Può essere che non ne parlino perché non ci pensano e allora sarebbe giusto definirli incoscienti. Oppure può essere che ci pensino troppo e che credano di esorcizzare rischi e paure semplicemente tacendo. Comunque stiano le cose, il risultato non cambia: la possibilità di un conflitto nucleare, definita nelle scorse settimane dagli esperti bassa, ma in costante aumento, in Italia non è oggetto di un vero dibattito.
Si discute giustamente, e molto, delle atrocità e dei massacri di Bucha e di altre città ucraine, si parla di sanzioni più dure e di invio alla resistenza ucraina di altre e sempre più potenti armi, ma su cosa potrebbe fare un Putin messo definitivamente nell’angolo – dal punto di vista militare ed economico – tutti, o quasi, preferiscono glissare. Eppure la questione che deve preoccupare è questa.
Quando la Russia aggredì l’Ucraina tutti erano certi che “l’operazione speciale” dichiarata dall’autocrate di Mosca fosse destinata ad avere in tempi brevi successo. Gli Stati Uniti, subito dopo l’invasione, avevano offerto al coraggioso presidente Volodymyr Zelensky la possibilità di espatriare. Segno che consideravano scontato che la capitale Kiev sarebbe prima o poi caduta.
Le cose fin qui sono andate in tutt’altro modo. Le truppe ucraine, abbondantemente armate e addestrate dagli Usa nei mesi precedenti, hanno resistito e persino contrattaccato. La gran parte dei cittadini si è dimostrata pronta a morire pur di difendere la patria. A poco a poco è così cambiata anche l’idea iniziale dell’Occidente. Qualche settimana fa, i Paesi Ue fornivano armi perché immaginavano di rallentare l’avanzata russa e di costringere Putin a prendere atto che, dopo la sua vittoria, si sarebbe trovato a dover fronteggiare una guerriglia in stile afghano. In questo modo, si diceva, Putin sarebbe stato costretto a trattare e sia lui che gli ucraini avrebbero accettato una pace basata semplicemente sul riconoscimento delle repubbliche del Donbass, dell’annessione della Crimea e la neutralità dell’Ucraina.

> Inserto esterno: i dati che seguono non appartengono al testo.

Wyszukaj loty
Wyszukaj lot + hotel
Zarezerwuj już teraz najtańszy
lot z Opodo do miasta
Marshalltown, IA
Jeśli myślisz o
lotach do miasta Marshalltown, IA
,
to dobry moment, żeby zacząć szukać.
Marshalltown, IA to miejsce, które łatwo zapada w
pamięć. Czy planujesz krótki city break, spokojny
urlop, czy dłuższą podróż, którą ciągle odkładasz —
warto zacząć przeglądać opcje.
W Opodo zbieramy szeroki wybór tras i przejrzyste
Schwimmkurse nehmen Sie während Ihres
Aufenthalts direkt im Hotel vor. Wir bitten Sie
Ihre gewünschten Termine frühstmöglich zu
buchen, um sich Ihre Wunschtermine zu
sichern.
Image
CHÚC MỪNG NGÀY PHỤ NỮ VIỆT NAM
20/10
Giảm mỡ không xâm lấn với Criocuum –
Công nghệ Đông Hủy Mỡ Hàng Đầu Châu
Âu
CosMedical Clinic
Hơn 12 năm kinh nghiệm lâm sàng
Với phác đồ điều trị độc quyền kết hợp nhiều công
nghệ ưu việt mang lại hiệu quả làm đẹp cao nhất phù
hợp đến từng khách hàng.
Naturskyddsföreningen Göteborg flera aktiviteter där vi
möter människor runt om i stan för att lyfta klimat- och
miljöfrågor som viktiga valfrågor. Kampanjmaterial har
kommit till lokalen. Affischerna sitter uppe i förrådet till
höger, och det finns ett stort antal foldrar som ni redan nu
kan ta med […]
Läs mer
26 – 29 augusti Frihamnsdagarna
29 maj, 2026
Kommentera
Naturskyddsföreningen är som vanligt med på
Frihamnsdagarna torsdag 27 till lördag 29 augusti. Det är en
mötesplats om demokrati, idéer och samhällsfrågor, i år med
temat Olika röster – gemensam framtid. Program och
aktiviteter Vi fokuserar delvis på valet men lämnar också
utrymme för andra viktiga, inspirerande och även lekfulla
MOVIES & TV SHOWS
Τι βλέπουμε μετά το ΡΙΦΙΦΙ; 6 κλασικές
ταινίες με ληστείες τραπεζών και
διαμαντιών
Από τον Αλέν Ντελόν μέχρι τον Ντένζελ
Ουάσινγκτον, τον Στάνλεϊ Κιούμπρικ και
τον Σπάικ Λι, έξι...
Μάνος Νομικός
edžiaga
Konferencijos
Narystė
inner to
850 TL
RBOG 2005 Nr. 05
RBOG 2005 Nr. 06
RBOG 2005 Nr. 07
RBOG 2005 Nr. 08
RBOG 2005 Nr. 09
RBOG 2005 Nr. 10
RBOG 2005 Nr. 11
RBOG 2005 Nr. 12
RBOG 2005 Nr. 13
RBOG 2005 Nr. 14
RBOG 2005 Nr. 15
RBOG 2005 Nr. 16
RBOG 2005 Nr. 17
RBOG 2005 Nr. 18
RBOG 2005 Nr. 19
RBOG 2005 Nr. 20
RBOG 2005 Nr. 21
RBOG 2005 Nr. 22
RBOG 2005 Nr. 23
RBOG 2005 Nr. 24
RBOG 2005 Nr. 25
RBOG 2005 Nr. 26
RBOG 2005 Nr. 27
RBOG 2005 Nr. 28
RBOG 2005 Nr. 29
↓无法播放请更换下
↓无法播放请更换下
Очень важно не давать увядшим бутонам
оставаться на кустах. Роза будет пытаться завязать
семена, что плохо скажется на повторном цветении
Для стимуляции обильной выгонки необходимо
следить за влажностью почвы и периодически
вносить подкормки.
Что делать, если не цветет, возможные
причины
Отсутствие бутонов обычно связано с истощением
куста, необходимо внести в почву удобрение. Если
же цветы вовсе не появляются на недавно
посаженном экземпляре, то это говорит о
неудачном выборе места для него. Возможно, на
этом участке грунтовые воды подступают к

Ora in tanti cominciano invece a pensare, non sappiamo se a torto o a ragione, che i russi possano essere addirittura respinti. Gli ucraini lo dicono a gran voce. Alcuni osservatori occidentali pure. Mentre Londra e Washington, forse più realisticamente, parlano di una guerra destinata a proseguire per mesi o addirittura anni. Le conseguenze di un eventuale conflitto di lunga durata per Europa e Russia sono evidenti: enorme recessione e disoccupazione. Un’eventualità forse gestibile da Mosca, molto meno dalle nostre democrazie, i cui governi dovono affrontare l’opinione pubblica e il voto. Se invece davvero gli ucraini, come col cuore anche noi auspichiamo, si rivelassero in grado di scacciare gli aggressori in questo già tetro scenario fatto di massacri e carestie, se ne aggiungerebbe un altro: l’umiliazione di Putin e della Russia.
E qui sorge il problema: Mosca possiede circa 2000 testate nucleari tattiche che, a differenza di quelle strategiche, sono state pensate per essere utilizzate in battaglia. Si tratta di piccolissime atomiche che distruggono tutto nel raggio di un chilometro, un chilometro e mezzo, inquinano l’ambiente, ma da sole non portano alla fine del mondo. Lanciarne una, magari dietro le linee, significa dire: arrendetevi o la prossima sarà su una città. In tanti dicono che Putin non lo farebbe mai perché teme la reazione della Nato, anche se l’Ucraina non è parte dell’alleanza. Ma in tanti dicevano pure che non avrebbe mai invaso l’Ucraina. Poi lo ha fatto. Forse, prima che sia troppo tardi, sarebbe il caso di parlarne.